I enrolled in five events: slalom, field events, archery, softball and basketball. My week started out participating in the media kickoff basketball game. The city turned out to cheer us on and the Games were underway.
Tuesday marked the first day of competition and I was opening with an 8 a.m. basketball game. It turned out to be the game of the tournament, as we fell in the final seconds when Team White laid the ball up for the 2 point victory. My team pushed on and finished up by winning the next three games to take home the bronze.
Softball filled up my evenings and what a great team I was given the chance to play with. On the opening night, we overcame a 9-4 deficit with a 10-run rally in the 7th inning. We eventually played in the championship game but came up one rally short, losing 6-3.
Shot-put, javelin and discus were nice to me netting gold-silver-gold respectively. After a scratch in the slalom, I was able to put up a personal record in archery with a 632/720 for gold.
I think the best time for me was had on HP Kids Day. It is a day where local children with disabilities are invited out to come participate in some of the events that are held. This year we had a strong turnout of 16 children. Eighteen Wheelchair Games competitors were selected as mentors and guided the youth through basketball, slalom, and softball. By the end of the hour there were smiles on everyone’s faces and I’m guessing they stayed for hours as mine did.
My week at the VA and PVA hosted Games ended with a very special award. I was selected as the “Spirit of the Games” recipient, which caught me by surprise. The Games for me are an opportunity to see old friends, but foremost to reach out to the new faces and do everything we can to make their experience everlasting. To be recognized by my peers was such an honor, but more it is a reflection of the rehabilitation that I was afforded in a VA Hospital in Seattle.
Since I was left speechless on the evening the award was presented I would like to say a few things I missed. A thousand thank yous go out to my team that helped me rehabilitate back in 1999. Dave Tastenrude, Kendra Betz, Dr. Little, Marguerite David, Merlita Affholter, Carrie Booker, Elaine Rogers and a list of others, this award is as much yours as it is mine.
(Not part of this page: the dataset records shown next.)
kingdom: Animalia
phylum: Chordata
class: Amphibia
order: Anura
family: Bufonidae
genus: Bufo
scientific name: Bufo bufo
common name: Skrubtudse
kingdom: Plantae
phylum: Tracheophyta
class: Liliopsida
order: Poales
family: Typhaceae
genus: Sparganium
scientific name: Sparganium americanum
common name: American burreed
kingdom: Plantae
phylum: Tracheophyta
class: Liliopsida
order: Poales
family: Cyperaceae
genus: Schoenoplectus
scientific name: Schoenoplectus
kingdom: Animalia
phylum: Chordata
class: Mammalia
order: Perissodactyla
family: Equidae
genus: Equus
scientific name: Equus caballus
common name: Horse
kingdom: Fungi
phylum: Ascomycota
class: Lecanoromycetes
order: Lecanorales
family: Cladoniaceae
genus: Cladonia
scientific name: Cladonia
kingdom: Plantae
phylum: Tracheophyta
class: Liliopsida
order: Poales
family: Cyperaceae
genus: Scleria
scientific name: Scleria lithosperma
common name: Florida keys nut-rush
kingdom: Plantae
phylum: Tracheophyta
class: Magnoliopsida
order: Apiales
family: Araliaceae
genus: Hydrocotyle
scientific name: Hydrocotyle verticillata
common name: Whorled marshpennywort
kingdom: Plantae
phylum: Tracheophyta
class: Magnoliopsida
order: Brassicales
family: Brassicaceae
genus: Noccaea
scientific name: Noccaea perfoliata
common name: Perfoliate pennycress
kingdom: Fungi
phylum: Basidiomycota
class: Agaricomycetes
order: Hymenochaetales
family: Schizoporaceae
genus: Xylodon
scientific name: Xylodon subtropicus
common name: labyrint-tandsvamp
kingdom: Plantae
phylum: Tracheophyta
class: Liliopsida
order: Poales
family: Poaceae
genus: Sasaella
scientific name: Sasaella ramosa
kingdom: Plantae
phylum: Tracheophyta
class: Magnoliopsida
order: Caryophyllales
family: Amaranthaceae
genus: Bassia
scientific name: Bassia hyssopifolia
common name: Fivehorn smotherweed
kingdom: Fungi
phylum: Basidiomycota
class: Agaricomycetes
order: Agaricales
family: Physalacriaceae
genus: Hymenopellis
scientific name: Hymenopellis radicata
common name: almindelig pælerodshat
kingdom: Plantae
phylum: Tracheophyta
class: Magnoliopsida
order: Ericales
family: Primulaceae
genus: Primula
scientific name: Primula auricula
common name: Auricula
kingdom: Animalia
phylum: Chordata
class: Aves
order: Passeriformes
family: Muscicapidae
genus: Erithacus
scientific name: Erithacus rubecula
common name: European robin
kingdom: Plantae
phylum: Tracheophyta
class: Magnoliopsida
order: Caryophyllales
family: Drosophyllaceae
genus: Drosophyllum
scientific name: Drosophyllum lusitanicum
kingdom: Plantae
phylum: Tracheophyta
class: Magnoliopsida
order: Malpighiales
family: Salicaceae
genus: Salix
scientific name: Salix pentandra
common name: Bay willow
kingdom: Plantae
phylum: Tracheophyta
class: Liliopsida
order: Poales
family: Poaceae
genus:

Without your assistance I would not be the man that sits before you today.
Jeff DeLeon was an aviation electrician in the U.S. Navy when he was involved in a single-car accident in 1999 that left him a T 5/6 paraplegic. Jeff has since then led his local chapter of Paralyzed Veterans of America before moving on to assist those with disabilities across our southern border in Mexico. Jeff says that his ability to adapt to life in a chair was in large due to the VA system making sure he had all the tools and skills necessary to conquer all obstacles. Jeff is currently competing in archery with his sights set on becoming a Paralympian.